[Source records]
· · · · · · ·
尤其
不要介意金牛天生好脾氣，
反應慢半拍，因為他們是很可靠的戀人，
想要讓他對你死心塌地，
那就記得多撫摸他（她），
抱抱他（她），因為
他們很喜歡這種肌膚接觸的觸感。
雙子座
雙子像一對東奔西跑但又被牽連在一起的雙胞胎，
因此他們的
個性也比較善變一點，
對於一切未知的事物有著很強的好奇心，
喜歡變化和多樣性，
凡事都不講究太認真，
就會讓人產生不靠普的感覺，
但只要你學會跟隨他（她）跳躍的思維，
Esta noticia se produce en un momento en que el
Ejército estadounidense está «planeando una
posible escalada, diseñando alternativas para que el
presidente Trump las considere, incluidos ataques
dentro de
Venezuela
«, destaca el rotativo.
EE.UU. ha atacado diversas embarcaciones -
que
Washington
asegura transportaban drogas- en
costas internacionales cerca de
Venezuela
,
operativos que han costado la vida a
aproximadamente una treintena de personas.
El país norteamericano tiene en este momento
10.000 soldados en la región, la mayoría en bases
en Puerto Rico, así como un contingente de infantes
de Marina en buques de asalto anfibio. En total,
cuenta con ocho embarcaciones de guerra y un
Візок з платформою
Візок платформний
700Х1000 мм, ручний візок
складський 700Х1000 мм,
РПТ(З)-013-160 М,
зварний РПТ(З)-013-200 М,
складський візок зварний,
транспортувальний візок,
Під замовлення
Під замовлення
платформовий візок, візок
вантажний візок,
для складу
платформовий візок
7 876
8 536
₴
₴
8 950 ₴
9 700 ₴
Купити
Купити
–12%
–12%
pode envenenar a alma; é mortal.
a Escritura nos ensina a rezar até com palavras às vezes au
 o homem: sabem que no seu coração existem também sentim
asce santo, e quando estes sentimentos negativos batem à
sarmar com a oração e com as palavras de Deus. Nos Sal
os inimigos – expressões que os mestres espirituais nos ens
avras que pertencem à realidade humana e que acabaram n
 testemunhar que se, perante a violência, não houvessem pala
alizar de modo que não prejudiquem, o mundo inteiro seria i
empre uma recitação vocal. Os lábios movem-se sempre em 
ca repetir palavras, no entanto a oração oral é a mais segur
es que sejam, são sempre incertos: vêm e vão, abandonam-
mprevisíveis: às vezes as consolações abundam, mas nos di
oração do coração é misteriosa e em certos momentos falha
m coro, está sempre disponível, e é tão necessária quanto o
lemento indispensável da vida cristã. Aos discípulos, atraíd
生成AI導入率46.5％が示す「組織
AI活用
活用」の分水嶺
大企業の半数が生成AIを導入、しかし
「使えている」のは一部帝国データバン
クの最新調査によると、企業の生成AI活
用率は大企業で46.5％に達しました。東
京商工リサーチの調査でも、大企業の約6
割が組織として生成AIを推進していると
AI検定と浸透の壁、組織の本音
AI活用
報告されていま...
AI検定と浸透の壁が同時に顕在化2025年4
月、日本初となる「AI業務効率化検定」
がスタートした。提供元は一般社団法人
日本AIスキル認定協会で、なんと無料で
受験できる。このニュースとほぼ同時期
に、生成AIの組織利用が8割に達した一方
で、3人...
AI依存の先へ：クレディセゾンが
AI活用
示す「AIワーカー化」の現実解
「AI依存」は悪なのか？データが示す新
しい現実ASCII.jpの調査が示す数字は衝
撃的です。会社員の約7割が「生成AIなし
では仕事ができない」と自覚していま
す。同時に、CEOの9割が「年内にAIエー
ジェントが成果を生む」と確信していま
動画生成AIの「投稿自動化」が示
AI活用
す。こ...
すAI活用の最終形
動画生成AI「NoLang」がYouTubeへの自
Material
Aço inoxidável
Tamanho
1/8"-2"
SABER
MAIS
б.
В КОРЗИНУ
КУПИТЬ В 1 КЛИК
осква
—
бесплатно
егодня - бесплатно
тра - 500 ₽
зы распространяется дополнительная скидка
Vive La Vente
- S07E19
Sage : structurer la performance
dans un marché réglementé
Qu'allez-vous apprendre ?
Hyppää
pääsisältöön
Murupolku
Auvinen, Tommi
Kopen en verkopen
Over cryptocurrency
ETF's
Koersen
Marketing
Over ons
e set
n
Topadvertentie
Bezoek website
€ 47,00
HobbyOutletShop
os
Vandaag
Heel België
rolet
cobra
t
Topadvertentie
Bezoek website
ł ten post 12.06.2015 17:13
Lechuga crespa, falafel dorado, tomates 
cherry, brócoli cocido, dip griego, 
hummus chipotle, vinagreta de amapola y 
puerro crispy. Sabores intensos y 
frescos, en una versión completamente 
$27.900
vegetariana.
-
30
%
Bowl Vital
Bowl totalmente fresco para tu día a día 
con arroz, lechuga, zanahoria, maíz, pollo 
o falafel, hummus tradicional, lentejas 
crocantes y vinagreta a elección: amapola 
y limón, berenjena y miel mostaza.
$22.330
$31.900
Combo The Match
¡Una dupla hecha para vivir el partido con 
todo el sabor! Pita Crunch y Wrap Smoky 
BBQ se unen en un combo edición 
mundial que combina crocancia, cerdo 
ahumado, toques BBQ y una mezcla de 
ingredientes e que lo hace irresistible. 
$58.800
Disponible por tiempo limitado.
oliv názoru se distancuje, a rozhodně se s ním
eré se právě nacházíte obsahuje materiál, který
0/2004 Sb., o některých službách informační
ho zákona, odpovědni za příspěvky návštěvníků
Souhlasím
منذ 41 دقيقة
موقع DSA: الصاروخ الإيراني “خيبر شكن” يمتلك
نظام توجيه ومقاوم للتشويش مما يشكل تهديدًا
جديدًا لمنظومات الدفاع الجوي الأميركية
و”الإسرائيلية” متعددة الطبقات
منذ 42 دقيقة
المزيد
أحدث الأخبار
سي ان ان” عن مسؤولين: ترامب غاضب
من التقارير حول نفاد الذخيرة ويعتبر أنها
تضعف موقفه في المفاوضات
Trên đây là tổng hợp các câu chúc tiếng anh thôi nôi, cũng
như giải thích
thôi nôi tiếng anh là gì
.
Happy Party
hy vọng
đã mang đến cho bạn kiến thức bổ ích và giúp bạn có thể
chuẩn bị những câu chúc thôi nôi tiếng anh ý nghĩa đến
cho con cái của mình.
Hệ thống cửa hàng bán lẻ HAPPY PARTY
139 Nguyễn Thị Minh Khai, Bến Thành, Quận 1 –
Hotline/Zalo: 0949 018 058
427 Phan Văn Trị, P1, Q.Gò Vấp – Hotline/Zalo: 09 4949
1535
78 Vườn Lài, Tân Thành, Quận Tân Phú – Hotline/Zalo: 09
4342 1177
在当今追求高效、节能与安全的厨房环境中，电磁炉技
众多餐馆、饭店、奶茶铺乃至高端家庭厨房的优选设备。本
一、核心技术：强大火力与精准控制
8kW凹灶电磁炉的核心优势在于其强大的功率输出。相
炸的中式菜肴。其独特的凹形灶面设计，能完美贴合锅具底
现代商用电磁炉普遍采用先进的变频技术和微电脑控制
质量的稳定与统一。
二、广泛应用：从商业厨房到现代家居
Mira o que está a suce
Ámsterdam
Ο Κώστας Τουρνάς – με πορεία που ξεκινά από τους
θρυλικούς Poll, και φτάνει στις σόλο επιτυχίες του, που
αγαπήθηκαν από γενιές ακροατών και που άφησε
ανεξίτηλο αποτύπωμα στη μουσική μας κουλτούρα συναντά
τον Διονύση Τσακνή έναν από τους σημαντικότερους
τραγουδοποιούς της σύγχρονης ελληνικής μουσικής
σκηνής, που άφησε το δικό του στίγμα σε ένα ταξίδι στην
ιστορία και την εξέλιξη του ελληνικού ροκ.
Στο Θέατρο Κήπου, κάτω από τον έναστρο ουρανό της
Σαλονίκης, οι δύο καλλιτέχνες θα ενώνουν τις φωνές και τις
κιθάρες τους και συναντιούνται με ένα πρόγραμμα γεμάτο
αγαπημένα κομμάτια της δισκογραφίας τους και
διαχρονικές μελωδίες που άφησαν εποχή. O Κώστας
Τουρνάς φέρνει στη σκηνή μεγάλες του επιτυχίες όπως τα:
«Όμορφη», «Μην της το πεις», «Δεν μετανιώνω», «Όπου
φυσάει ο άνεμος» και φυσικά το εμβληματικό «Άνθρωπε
· · · · · · ·
What needs to be done:
Starting at the first line of the source records and ending with the line that contains "Esta noticia se", write those lines out again with "好奇心" swapped for "興趣" and nothing else altered.

Response to this task:
尤其
不要介意金牛天生好脾氣，
反應慢半拍，因為他們是很可靠的戀人，
想要讓他對你死心塌地，
那就記得多撫摸他（她），
抱抱他（她），因為
他們很喜歡這種肌膚接觸的觸感。
雙子座
雙子像一對東奔西跑但又被牽連在一起的雙胞胎，
因此他們的
個性也比較善變一點，
對於一切未知的事物有著很強的興趣，
喜歡變化和多樣性，
凡事都不講究太認真，
就會讓人產生不靠普的感覺，
但只要你學會跟隨他（她）跳躍的思維，
Esta noticia se produce en un momento en que el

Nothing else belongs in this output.